Amaç 1:
AFAD atamalarıyla ilgili metne göre aşağıdaki soruları yanıtlayın.
(a) Soylu, Sezer'i bu kez hangi göreve atadı?
(b) Murat Nurlu AFAD'da hangi görevi yapıyordu?
(c) Palakoğlu AFAD'da hangi göreve getirildi?
Amaç 2: AFAD atamalarıyla ilgili metni kaldığı yerden sürdürün.

Soylu, ekibinin eski isminin kalbini kırmadı ve vali kadrosuyla birlikte Sezer'i bu kez AFAD Başkanı olarak atadı.

AFAD'ın büyük bütçeli ihalelerine, harcamalarına ve yatırımlarına bakıldığında, Bakan Soylu ve bakanlık uygulamalarının istikametinde kurumun bütçesini yönetecek bir isme ihtiyaç vardı.

Para ve strateji konularını geçmişte Soylu'nun istediği biçimde yönetmeyi başarıp vali olan Sezer, bu amaçla AFAD Başkanı yapıldı.

Ayrıca, kulislerde AFAD'ın bakanlık statüsüne dönüştürüleceği yönünde iktidarın çalışma yapacağı bilgisi ve Soylu'nun da bu bakanlığa kaydırılacağı iddia ediliyor.

Eğer süreç böyle işlerse Soylu, ilk iş güvendiği ismi şimdiden AFAD'ın başına getirdi."

Sezer hakkında bir bilgi daha vereyim:

2022'in başında yine İçişleri Bakanlığı'na bağlı Göç İdaresi Başkanlığı bünyesinde ortaya çıkartılan vatandaşlık işlemlerindeki yolsuzluklar iddiaları çerçevesinde suç örgütlerin Ankara – Kırıkkale – Kırşehir hattında faaliyet gösterdikleri savcılık iddianamesine yansımıştı.

Söz konusu olaylar yaşanırken Kırıkkale Valisi kimdi dersiniz? Bildiniz, bugünün AFAD Başkanı Yunus Sezer!

Daire başkanı neden istifa etti?

Yeri gelmişken bir bilgi daha vereyim: Geçen ekimde AFAD'da üst düzey yöneticilik yapan Dr. Murat Nurlu görevinden istifa etti.

Nurlu, bir süredir AFAD'da Deprem Dairesi Başkanı olarak görev yaptı. İstifasını kendisi duyurdu. 1992'deki Erzincan depremi ile saha çalışmalarına başlayan afet ve deprem konusunda uzman olarak bilinen Nurlu neden istifa etmiş olabilir?

Nepotizmin izleri

Depremle birlikte AFAD yöneticisi İsmail Palakoğlu'nun konumu tartışılmaya başlandı. Mesleki kariyerinde afetle mücadele etmemiş bir isim olan Palakoğlu'nun din üzerine çalışmalar yapması nedeniyle iktidar tarafından AFAD'da Afetlere Müdahale Genel Müdürü olarak görevlendirilmesi muhalefetin tepkisini çekti.

Sadece Palakoğlu mu acaba böylesi önemli görevlere getirilenler?

Verilen Materyal:
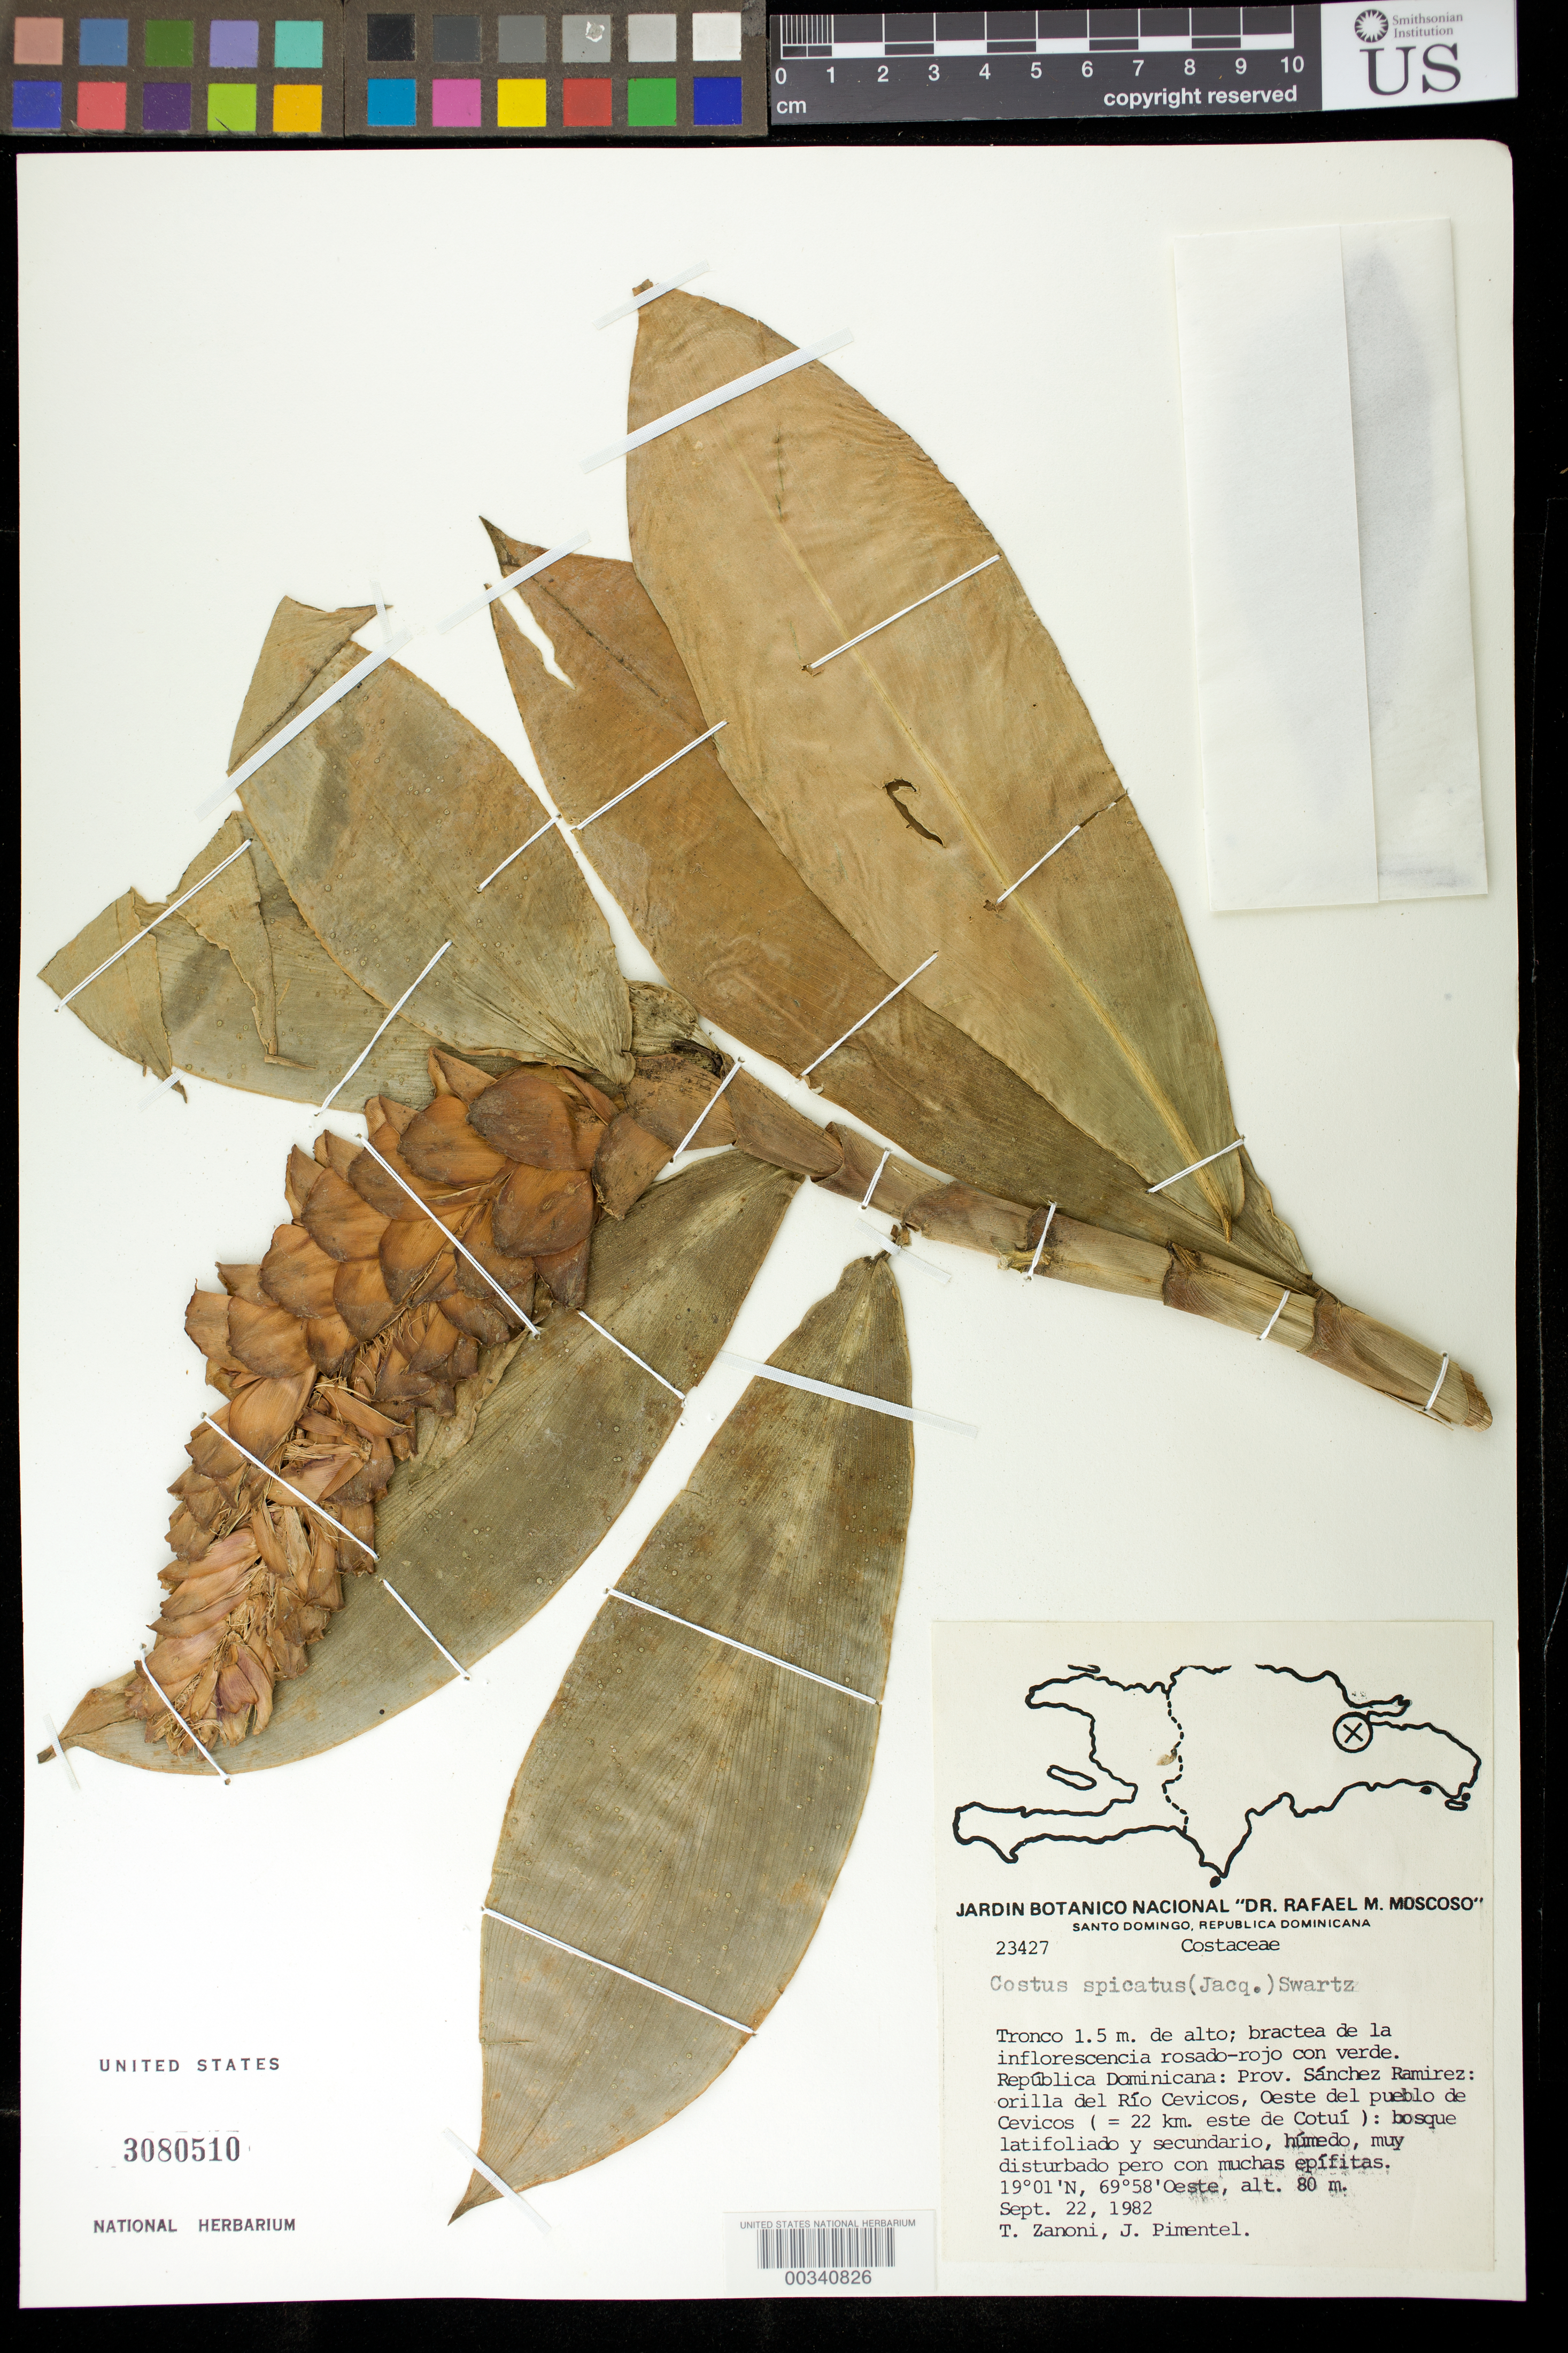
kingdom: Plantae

Sonuç 1:
(a) AFAD Başkanı
(b) Deprem Dairesi Başkanı
(c) Afetlere Müdahale Genel Müdürü

Sonuç 2:
Büyüteç'te 17 Ocak 2023'te AFAD'a yapılan atamaları gündeme getirdim. Yazının linki burada.

Çevre, Şehircilik ve İklim Değişikliği Bakanı Murat Kurum'un kayınbiraderi Soylu tarafından AFAD'da Barınma ve Yapı İşleri Genel Müdürü yapıldı!

Linki açıp yazıyı okuduğunuzda bir başka ilginç atamayı da okuyacaksınız.

CHP lideri Kemal Kılıçdaroğlu'na yönelik Çubuk'ta şehit cenazesi sırasında linç girişimi yaşandığı 2019'da Çubuk Kaymakamı olan Uğur Sezer AFAD'da başkan yardımcısı yapıldı.

Bakanlığın "parlak ve gelecek vaat eden" bürokratı olarak bilhassa Bakan Soylu'nun danışmanlığını yürüten Sezer, çabalarının karşılığını AFAD Başkan Yardımcısı olarak aldı.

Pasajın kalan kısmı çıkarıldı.